Quietly inserted in a FAQ about the freshly inked deal with Palm over expanded rights to the Palm OS Garnet source code, ACCESS includes this brief statement:
We will announce the official name of the ACCESS Linux Platform when we announce that it is available to our licensees and developers—expected sometime in the first half of 2007.

That's behind schedule from what was promised back in February of this year. Sigh... I guess ALP is in good company with about 90% of the big software projects out there that are behind schedule.

It's disappointing to see delays like this, of course. But given the trouble that similar Linux platforms like Maemo and QTopia have had with getting acceptable performance, memory usage and battery life out of the mobile devices that run them you have to wonder if it's an altogether bad thing to have an extra half year for Moore's Law to do its work. One of these days I need to get my hands on the Linux-powered Motorola Ming and see how that holds up to the high expectations people have for responsiveness and stability of their smartphones.

Comments

Hooray it's coming :-) Thanks for digging this bit of info up.

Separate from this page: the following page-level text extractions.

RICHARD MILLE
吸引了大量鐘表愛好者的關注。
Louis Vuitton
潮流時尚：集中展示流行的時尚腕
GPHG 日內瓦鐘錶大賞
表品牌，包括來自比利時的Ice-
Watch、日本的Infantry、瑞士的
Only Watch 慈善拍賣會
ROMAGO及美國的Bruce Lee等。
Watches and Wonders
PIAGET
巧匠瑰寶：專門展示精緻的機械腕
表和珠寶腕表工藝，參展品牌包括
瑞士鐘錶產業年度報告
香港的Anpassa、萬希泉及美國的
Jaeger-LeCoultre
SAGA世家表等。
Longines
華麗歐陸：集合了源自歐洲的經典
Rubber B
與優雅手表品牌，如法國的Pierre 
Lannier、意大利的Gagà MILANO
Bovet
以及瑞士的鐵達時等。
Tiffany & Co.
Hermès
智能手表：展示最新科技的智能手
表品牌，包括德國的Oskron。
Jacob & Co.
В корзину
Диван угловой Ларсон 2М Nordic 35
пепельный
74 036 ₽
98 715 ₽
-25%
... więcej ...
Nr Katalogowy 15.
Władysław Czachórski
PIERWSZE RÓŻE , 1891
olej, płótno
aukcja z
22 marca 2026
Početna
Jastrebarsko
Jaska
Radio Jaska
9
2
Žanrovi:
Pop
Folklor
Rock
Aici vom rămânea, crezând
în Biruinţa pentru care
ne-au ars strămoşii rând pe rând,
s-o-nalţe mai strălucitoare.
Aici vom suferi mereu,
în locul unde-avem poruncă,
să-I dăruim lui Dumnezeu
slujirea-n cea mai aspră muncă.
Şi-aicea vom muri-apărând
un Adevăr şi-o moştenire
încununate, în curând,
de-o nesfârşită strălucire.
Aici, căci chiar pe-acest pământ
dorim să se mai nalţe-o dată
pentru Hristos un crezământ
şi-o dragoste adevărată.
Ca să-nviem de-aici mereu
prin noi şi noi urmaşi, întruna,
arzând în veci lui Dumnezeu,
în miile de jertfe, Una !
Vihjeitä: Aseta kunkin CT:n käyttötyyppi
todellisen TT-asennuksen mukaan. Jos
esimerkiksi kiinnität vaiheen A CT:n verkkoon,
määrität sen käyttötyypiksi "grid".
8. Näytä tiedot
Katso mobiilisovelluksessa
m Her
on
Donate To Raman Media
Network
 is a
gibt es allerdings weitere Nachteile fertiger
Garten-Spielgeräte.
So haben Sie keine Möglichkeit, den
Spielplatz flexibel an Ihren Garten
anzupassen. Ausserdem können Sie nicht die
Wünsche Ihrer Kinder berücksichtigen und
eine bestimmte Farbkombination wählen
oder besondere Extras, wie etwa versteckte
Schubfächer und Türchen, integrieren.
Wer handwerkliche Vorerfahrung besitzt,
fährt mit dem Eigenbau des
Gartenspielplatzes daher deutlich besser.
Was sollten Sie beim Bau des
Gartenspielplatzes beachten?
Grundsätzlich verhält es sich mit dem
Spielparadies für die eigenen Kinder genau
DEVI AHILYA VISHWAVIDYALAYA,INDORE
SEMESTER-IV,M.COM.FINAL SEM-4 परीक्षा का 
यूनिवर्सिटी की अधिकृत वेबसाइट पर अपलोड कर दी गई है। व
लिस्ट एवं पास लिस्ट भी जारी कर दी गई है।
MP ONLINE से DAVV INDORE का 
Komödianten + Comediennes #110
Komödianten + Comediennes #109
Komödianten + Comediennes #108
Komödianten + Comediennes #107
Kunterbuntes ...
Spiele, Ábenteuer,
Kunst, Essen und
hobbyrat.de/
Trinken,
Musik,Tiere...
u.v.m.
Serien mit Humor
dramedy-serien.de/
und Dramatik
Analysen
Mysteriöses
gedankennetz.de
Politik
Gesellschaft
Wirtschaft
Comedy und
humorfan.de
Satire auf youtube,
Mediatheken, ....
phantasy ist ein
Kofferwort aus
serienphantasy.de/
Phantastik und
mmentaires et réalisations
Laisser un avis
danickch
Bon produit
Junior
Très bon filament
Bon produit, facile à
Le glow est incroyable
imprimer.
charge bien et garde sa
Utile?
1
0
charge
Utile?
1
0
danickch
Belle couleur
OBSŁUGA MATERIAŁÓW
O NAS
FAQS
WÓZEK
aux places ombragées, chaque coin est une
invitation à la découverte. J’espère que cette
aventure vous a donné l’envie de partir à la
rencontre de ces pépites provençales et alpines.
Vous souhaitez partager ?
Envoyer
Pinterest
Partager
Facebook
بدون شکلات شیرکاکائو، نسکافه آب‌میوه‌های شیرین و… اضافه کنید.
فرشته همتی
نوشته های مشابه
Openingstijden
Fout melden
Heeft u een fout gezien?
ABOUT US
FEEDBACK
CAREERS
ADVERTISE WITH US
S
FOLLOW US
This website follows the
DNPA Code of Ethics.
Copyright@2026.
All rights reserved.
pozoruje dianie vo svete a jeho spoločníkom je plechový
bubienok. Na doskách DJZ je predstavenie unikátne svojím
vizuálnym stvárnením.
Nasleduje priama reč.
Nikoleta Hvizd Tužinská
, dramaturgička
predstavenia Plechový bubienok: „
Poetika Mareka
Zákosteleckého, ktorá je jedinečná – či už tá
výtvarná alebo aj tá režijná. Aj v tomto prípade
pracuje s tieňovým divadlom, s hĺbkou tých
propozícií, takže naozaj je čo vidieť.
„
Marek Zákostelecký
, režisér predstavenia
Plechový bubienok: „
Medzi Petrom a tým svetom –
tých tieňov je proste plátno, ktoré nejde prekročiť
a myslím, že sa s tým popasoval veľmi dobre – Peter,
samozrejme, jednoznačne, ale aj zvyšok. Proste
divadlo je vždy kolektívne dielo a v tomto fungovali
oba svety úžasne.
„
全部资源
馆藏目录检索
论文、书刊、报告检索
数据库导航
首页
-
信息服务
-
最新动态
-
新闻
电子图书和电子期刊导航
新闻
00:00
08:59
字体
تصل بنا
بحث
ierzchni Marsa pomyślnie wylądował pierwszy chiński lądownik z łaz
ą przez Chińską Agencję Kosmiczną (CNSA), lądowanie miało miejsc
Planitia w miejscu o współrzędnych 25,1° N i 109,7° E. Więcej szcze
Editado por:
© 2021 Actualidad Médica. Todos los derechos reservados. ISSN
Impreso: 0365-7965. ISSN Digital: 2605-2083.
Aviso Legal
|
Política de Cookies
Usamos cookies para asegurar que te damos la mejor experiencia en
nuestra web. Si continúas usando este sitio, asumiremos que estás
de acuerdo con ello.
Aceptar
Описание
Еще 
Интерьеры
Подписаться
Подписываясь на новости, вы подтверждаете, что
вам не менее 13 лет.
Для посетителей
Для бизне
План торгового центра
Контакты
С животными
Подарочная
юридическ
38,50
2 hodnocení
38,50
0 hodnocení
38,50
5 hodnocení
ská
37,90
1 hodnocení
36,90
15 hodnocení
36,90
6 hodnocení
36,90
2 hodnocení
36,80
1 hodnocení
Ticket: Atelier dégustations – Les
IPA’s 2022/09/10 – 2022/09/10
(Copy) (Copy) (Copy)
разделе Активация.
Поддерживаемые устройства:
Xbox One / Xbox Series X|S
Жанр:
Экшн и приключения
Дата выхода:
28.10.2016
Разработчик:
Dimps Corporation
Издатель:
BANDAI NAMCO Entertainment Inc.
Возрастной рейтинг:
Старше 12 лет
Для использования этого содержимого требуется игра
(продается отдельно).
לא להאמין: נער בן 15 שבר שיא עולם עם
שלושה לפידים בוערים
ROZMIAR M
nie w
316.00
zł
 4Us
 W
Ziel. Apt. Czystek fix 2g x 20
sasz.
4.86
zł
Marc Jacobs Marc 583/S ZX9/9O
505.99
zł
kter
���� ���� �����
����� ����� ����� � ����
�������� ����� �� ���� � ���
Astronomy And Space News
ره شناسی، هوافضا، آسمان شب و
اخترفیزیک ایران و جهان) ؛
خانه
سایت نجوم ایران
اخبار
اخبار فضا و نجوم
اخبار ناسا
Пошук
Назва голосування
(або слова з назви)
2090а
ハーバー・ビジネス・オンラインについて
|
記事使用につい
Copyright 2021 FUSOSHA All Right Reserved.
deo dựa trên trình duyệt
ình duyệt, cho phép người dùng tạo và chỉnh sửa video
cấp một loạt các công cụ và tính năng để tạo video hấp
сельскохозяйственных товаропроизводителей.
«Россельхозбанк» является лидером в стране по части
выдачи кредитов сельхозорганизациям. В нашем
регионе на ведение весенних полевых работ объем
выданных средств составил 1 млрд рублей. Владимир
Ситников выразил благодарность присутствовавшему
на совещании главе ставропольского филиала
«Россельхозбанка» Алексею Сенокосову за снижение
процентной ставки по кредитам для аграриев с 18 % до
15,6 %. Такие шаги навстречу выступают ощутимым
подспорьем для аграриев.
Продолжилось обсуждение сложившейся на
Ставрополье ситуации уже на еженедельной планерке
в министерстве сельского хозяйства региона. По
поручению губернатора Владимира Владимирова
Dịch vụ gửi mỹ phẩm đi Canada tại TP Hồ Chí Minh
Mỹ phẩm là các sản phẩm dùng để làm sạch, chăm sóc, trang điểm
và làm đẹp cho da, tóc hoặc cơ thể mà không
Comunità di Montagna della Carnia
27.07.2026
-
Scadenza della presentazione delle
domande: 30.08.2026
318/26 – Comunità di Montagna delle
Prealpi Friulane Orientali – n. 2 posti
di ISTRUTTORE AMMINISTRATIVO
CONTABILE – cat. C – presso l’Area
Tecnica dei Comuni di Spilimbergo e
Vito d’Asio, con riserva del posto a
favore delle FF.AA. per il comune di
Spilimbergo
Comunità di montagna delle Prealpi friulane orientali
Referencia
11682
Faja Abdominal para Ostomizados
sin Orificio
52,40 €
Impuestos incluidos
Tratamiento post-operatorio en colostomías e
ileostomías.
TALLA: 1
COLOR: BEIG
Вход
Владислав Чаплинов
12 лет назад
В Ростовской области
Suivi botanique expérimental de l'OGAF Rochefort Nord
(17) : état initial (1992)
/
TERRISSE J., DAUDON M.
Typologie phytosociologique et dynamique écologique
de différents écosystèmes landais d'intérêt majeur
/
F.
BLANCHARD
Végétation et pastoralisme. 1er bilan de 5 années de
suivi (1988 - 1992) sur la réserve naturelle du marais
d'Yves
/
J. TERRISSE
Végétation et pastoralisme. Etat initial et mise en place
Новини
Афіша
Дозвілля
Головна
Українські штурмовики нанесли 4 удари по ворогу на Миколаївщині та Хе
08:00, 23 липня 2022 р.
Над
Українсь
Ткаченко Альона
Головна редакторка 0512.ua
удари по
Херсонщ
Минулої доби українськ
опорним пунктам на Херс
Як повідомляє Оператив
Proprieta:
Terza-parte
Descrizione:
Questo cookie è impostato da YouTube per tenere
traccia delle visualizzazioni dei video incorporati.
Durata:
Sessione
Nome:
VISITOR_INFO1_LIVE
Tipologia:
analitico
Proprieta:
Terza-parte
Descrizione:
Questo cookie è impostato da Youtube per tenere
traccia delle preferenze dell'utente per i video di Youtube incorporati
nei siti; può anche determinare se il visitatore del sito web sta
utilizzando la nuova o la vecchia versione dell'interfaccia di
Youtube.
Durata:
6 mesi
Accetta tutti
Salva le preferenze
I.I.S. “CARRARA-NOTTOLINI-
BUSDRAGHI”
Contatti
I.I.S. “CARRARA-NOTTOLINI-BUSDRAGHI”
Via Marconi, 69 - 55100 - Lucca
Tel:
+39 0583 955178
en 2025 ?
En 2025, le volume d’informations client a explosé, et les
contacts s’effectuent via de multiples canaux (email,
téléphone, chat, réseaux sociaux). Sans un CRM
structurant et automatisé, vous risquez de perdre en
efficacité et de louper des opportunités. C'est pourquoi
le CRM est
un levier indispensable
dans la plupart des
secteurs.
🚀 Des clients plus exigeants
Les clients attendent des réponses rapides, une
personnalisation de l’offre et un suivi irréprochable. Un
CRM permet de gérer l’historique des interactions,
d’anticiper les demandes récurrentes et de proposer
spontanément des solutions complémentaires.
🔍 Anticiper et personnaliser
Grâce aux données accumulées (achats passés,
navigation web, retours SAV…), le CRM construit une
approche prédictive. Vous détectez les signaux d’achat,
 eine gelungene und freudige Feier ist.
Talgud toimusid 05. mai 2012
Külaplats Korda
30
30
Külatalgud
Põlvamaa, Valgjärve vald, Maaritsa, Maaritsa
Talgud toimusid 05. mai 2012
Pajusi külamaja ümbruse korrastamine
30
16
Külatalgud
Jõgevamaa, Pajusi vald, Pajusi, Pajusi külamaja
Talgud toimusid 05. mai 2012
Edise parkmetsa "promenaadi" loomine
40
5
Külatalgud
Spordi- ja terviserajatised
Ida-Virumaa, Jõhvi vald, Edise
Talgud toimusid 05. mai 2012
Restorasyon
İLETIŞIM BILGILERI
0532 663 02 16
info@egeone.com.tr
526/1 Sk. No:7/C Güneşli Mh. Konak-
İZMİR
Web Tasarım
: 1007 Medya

Posted by Legodude522 at Thursday, December 07, 2006 21:31:52

I'm not too sure about Linux on a smartphone. How long will it take to achieve acceptable performance?

Although different, the Linux GUI experience on a desktop comes across as slow to me.

Posted by andrew007 at Sunday, December 10, 2006 05:45:56

Linux is *already* a successful smartphone OS, running on millions of smartphones like the popular Motorola Ming. It's mostly an Asian phenomenon at the moment, but while I'm not without my own technical concerns, many analysts seem to think that next year is the year that it breaks out as a global smartphone phenomenon.

If the non-volatile file system currently in Palm's version of Palm OS is improved upon in mobile Linux (as I expect it to be) that's a significant boost in performance. So it's not like there aren't good opportunities to get a Linux smartphone OS to have the snappy performance that Palm users expect.